The results of three different variants are shown in Table II . First, Altera's default OpenCL flow is used where standard IEEE-compliant floating-point cores are used in pipelined fashion just as described in Section 5.1. Second, we use the OpenCL compiler with the fused datapath techniques published in Langhammer [2011] . Finally, we show the results of our fixed-point conversion algorithms.
The use of these techniques results in a 17% savings in ALUTs and 24% savings in registers. We feel that these ratios are representative of complete applications as circuits require more than just the core logic to perform computation. There is also a significant chunk of circuitry required to marshall data in an efficient manner from external sources such as SDRAM to the accelerators. The runtime results are reported for a volume of 384 × 384 × 384. Note that the highly pipelined implementation on an FPGA performs the stencil computation across the entire volume in 0.08s in all cases. In contrast, the floating-point algorithm runs on a single-core CPU (Intel Core2 Q9950 at 2.83 GHz) completed in 21s. The fixed-point implementation on the CPU did not yield much runtime savings, since this algorithm still took 20.6s. Our fixed-point FPGA implementation represents a 257x-262x speedup over CPU runtime. We also compared the results from the fixed-point implementation with the original floating-point cores, and determined that our fixed-point implementation yields a signal-to-noise ratio (SNR) of 125 dB. This is well within the required tolerance for this application.
CONCLUSION
We have implemented an automatic, profile-guided, fixed-point conversion tool in LLVM which converts floating-point operations to fixed-point to reduce the resources required to implement these computations in customized hardware. This tool offers programmers the opportunity to prototype and perform design space exploration on the microprocessor while creating an efficient FPGA design for algorithm acceleration. This alleviates the long turnaround times often experienced by large FPGA designs. Through our benchmarks, we demonstrate that fixed-point conversion can yield great resource savings, up to 2x-3x reductions in logic and registers used. We also minimize embedded RAM usage, and achieve an average of 13%-22% higher F max than the original floating-point implementation. Our flow uses a novel technique of adding instrumentation code directly into the compiler IR and using that to guide fixed-point code transformations. The transformed IR can be executed directly on a standard microprocessor to evaluate various trade-offs. We have demonstrated that high SNR can be achieved by performing automatic data range analysis and varying total fixed-point bit widths. All steps are completely automatic; we present a set of SNR, area, and operating frequency trade-offs allowing the designer to control the operating point that best meet her requirements.

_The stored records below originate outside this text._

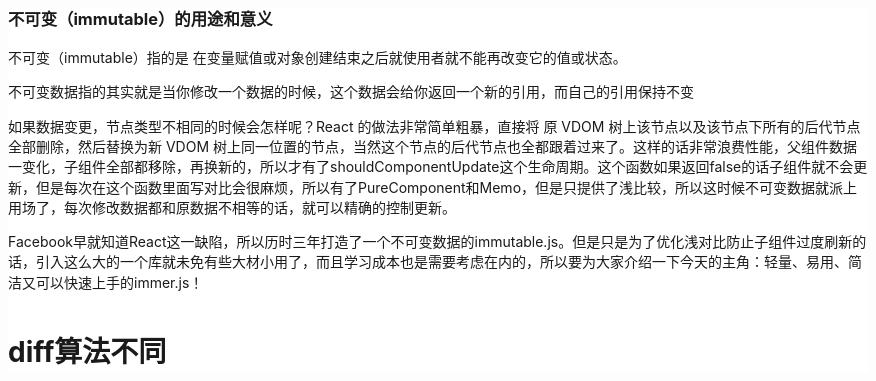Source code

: ### 不可变（immutable）的用途和意义

不可变（immutable）指的是 在变量赋值或对象创建结束之后就使用者就不能再改变它的值或状态。

不可变数据指的其实就是当你修改一个数据的时候，这个数据会给你返回一个新的引用，而自己的引用保持不变

如果数据变更，节点类型不相同的时候会怎样呢？React 的做法非常简单粗暴，直接将 原 VDOM 树上该节点以及该节点下所有的后代节点 全部删除，然后替换为新 VDOM 树上同一位置的节点，当然这个节点的后代节点也全都跟着过来了。这样的话非常浪费性能，父组件数据一变化，子组件全部都移除，再换新的，所以才有了shouldComponentUpdate这个生命周期。这个函数如果返回false的话子组件就不会更新，但是每次在这个函数里面写对比会很麻烦，所以有了PureComponent和Memo，但是只提供了浅比较，所以这时候不可变数据就派上用场了，每次修改数据都和原数据不相等的话，就可以精确的控制更新。

Facebook早就知道React这一缺陷，所以历时三年打造了一个不可变数据的immutable.js。但是只是为了优化浅对比防止子组件过度刷新的话，引入这么大的一个库就未免有些大材小用了，而且学习成本也是需要考虑在内的，所以要为大家介绍一下今天的主角：轻量、易用、简洁又可以快速上手的immer.js！


# diff算法不同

To illustrate the effectiveness of our conversion tool, we incorporated it into a HighLevel Synthesis (HLS) tool that targets FPGAs. In our case study using a 3D finite differences algorithm, we show that our methods reduced logic and register usage by 17% and 24%, respectively. This incurred no performance penalty, and the SNR remained very high at 125 dB.
An interesting future research area would be to combine the techniques shown in this article with Altera's Fused Datapath Compiler [Langhammer 2011] . The use of value profiling along with reduced dynamic range floating-point (variable sized fixed-point mantissa along with a small dynamic exponent) may lead to even more substantial savings.